**EXERCISE OBJECTIVE**
Copy out each of the following lines word for word, keeping every character and line break as it appears.
### SUPPLIED DATA
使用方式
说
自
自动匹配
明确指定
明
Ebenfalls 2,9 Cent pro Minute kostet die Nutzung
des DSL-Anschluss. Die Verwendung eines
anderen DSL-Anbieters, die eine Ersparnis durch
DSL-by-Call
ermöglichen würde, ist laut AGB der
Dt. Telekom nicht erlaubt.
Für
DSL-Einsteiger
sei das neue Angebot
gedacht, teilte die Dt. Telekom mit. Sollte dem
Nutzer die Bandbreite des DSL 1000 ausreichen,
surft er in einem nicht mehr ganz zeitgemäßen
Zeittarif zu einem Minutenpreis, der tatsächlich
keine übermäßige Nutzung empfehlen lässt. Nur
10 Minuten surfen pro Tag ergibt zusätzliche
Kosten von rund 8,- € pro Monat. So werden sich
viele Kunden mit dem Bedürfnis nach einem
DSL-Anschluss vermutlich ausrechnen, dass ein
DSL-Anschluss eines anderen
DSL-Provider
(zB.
######
**OUTPUT OF THE TASK**
使用方式
说
自
自动匹配
明确指定
明
Ebenfalls 2,9 Cent pro Minute kostet die Nutzung
des DSL-Anschluss. Die Verwendung eines
anderen DSL-Anbieters, die eine Ersparnis durch
DSL-by-Call
ermöglichen würde, ist laut AGB der
Dt. Telekom nicht erlaubt.
Für
DSL-Einsteiger
sei das neue Angebot
gedacht, teilte die Dt. Telekom mit. Sollte dem
Nutzer die Bandbreite des DSL 1000 ausreichen,
surft er in einem nicht mehr ganz zeitgemäßen
Zeittarif zu einem Minutenpreis, der tatsächlich
keine übermäßige Nutzung empfehlen lässt. Nur
10 Minuten surfen pro Tag ergibt zusätzliche
Kosten von rund 8,- € pro Monat. So werden sich
viele Kunden mit dem Bedürfnis nach einem
DSL-Anschluss vermutlich ausrechnen, dass ein
DSL-Anschluss eines anderen
DSL-Provider
(zB.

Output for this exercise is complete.